Display each line of the listing below that contains the word "Teeth", copied in full. Case counts.

◇ ◇ ◇

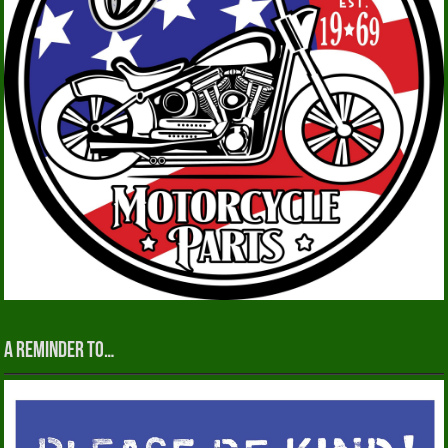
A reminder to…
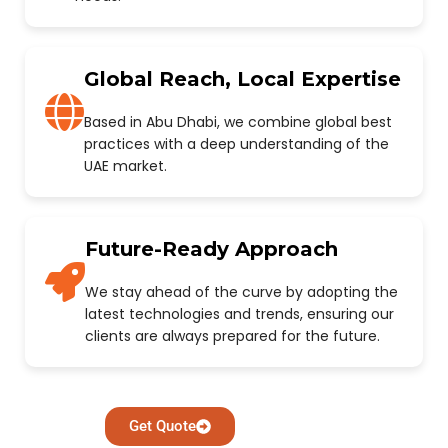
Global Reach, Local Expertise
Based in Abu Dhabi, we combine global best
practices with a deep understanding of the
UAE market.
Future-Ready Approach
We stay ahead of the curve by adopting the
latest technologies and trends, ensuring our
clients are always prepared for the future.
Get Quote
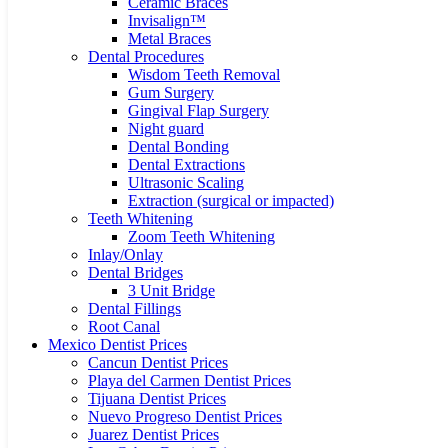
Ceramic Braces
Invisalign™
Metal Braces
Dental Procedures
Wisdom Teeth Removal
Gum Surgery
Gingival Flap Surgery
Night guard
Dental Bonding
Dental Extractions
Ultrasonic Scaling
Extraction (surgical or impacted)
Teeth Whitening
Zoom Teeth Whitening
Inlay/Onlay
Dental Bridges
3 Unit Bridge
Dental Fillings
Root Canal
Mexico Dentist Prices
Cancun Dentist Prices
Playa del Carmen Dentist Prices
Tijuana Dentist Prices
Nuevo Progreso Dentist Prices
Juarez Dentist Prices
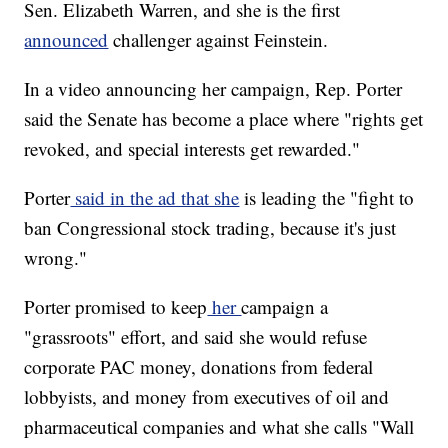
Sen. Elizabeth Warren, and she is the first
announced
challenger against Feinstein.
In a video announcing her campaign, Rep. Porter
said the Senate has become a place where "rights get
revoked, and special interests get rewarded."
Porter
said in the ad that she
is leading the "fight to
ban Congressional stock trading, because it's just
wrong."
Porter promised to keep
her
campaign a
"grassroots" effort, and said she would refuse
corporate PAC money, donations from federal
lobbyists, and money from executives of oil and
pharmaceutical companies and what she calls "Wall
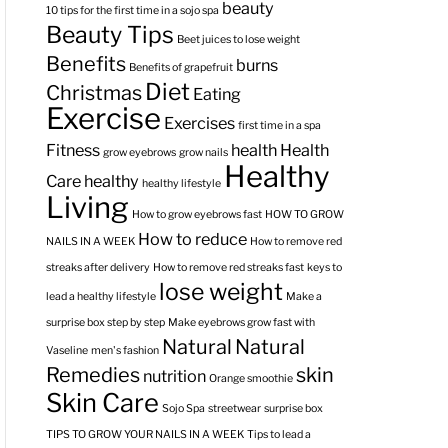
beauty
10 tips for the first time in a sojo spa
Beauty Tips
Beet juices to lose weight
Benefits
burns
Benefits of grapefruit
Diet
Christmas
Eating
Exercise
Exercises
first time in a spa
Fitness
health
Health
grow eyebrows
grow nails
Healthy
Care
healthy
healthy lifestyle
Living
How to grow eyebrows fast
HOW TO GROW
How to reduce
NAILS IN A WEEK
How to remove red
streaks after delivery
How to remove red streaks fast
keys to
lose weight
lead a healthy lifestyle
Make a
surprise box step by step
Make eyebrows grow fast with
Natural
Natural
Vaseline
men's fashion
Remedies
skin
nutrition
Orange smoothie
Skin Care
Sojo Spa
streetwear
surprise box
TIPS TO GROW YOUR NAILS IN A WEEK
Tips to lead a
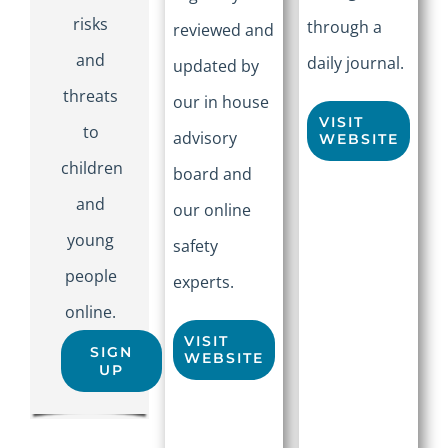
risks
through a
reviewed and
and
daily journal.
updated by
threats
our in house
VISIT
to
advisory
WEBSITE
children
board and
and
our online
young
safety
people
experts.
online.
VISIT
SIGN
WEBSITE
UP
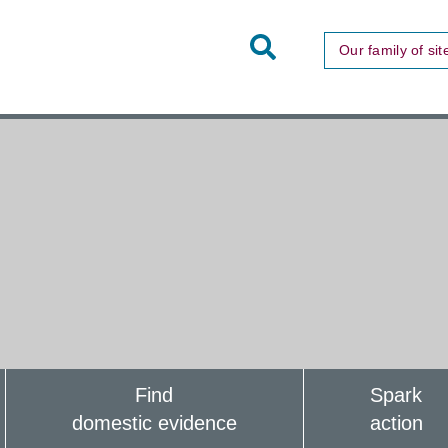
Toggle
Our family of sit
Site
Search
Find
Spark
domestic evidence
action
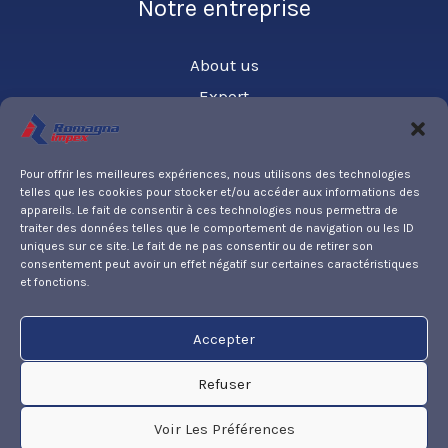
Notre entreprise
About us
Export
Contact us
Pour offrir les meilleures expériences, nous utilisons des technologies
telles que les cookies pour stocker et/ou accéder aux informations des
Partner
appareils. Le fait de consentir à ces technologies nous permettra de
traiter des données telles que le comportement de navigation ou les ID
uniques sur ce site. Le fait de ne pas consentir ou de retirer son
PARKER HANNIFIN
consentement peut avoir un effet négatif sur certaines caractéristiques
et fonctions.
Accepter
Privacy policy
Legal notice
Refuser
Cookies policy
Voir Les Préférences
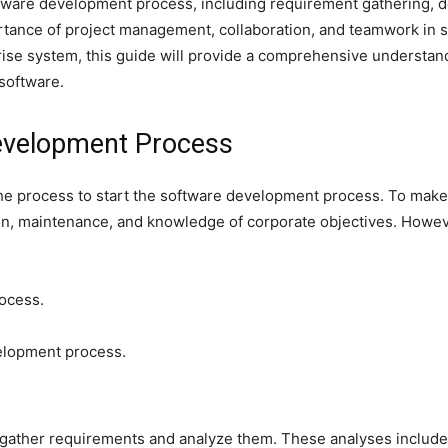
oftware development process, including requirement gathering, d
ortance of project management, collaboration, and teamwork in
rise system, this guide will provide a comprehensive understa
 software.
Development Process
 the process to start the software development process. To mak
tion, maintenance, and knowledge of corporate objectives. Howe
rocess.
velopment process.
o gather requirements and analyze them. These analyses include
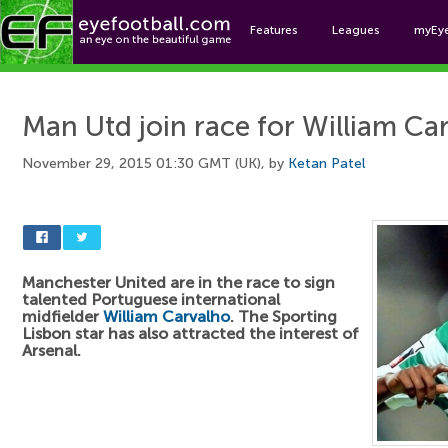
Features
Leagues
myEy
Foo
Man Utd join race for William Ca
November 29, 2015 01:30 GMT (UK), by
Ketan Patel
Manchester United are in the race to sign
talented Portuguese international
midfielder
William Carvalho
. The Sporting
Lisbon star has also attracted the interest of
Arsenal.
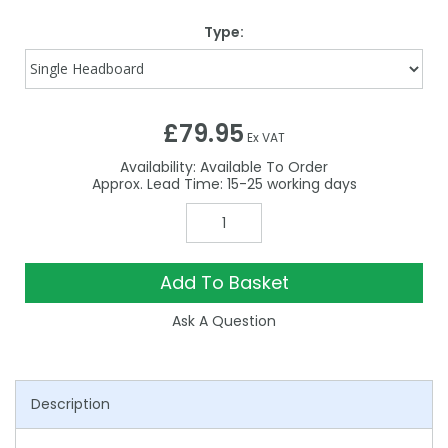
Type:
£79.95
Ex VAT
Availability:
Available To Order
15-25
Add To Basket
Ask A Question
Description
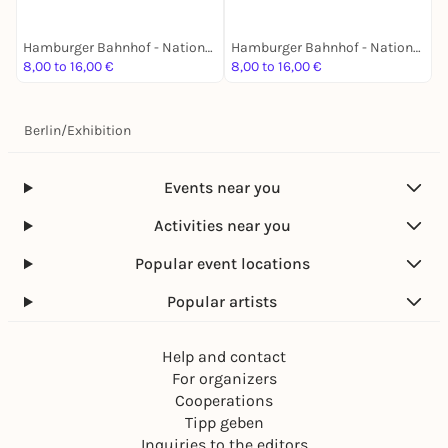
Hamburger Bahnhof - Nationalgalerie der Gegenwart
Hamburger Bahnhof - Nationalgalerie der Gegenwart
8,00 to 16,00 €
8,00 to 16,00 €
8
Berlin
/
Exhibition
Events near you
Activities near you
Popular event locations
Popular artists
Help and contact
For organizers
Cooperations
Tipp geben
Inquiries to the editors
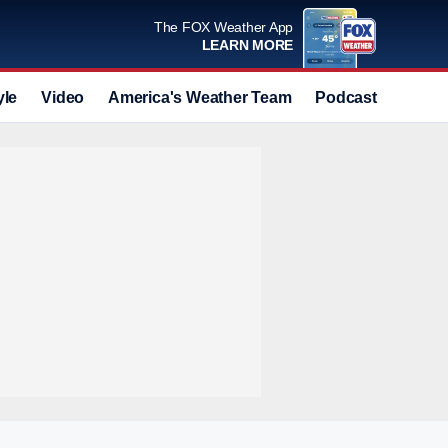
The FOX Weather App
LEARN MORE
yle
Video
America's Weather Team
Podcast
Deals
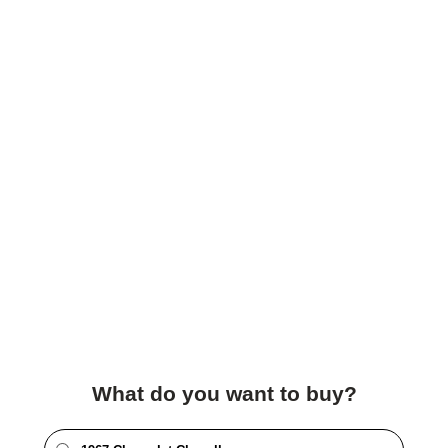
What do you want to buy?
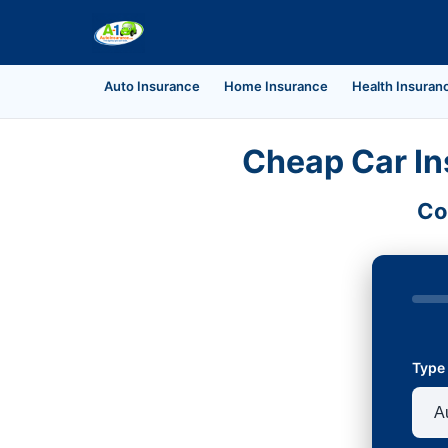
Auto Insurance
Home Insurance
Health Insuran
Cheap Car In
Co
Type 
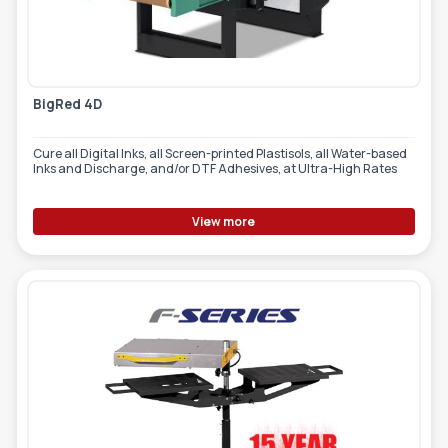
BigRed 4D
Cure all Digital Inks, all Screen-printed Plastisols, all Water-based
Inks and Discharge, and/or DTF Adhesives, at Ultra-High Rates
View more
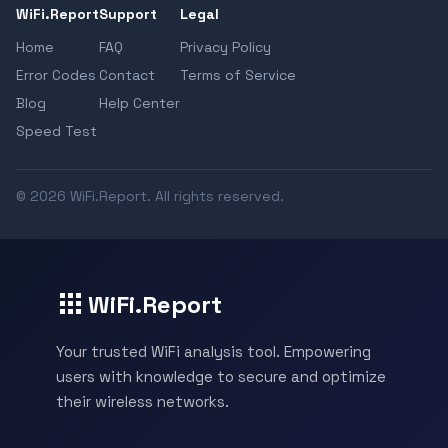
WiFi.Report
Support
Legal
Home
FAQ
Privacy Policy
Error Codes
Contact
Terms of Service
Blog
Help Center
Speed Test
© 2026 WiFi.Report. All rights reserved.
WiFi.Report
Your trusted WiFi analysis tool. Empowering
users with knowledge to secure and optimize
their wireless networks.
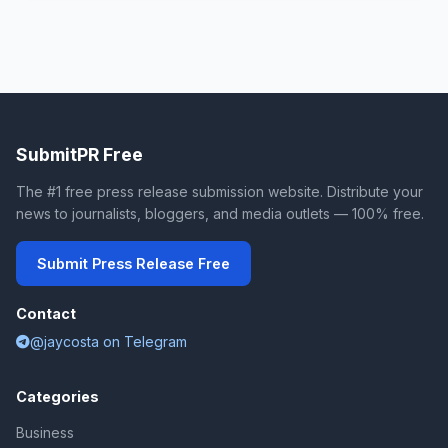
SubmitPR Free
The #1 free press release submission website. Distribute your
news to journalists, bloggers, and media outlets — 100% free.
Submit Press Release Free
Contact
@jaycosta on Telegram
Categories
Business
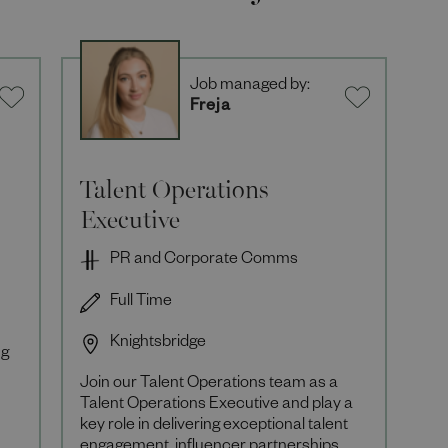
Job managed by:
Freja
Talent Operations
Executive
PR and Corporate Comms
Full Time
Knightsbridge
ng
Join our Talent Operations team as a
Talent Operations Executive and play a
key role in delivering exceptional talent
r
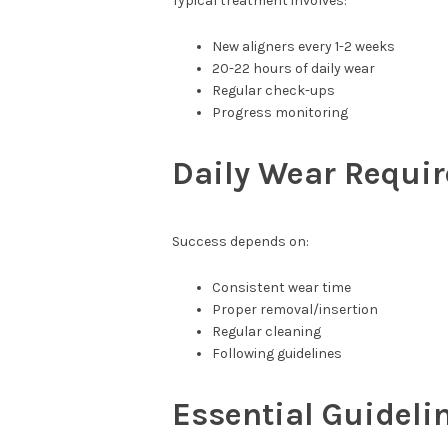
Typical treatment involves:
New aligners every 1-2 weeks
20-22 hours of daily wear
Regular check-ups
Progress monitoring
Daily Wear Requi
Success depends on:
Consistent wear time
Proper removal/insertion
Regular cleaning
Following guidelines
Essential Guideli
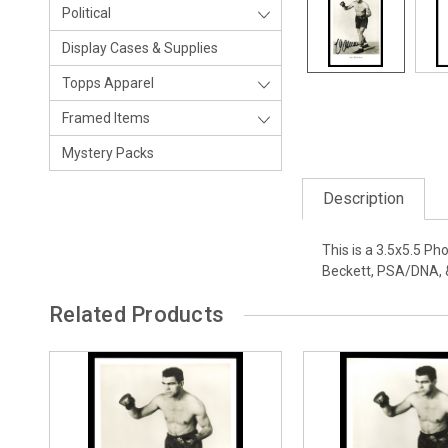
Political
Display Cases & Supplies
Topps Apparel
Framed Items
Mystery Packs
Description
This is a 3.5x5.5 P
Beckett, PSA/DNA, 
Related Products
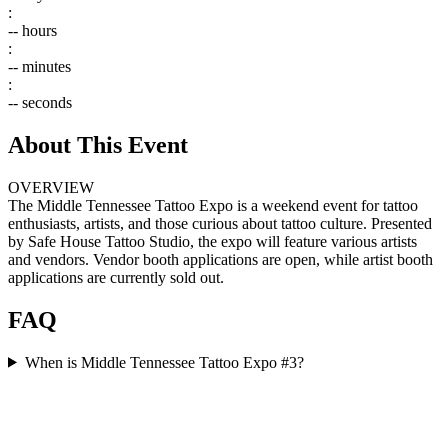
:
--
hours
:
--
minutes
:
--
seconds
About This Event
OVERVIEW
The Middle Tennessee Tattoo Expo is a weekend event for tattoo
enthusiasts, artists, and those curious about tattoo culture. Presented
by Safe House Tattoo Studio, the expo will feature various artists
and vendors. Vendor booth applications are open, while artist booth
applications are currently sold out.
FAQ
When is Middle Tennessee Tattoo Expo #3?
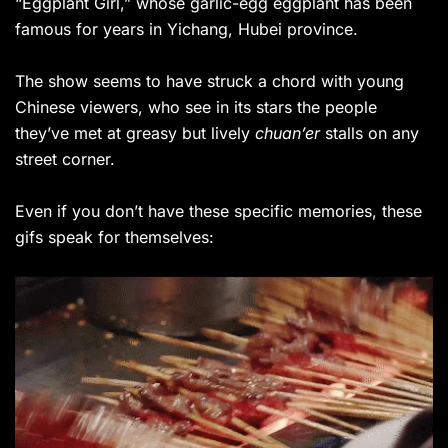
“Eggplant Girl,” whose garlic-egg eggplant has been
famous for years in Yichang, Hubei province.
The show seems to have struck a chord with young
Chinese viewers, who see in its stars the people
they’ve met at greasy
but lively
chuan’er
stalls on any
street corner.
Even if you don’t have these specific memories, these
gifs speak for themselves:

◇ ◇ ◇

WRITTEN ANSWER:
Wisdom Teeth Removal
Teeth Whitening
Zoom Teeth Whitening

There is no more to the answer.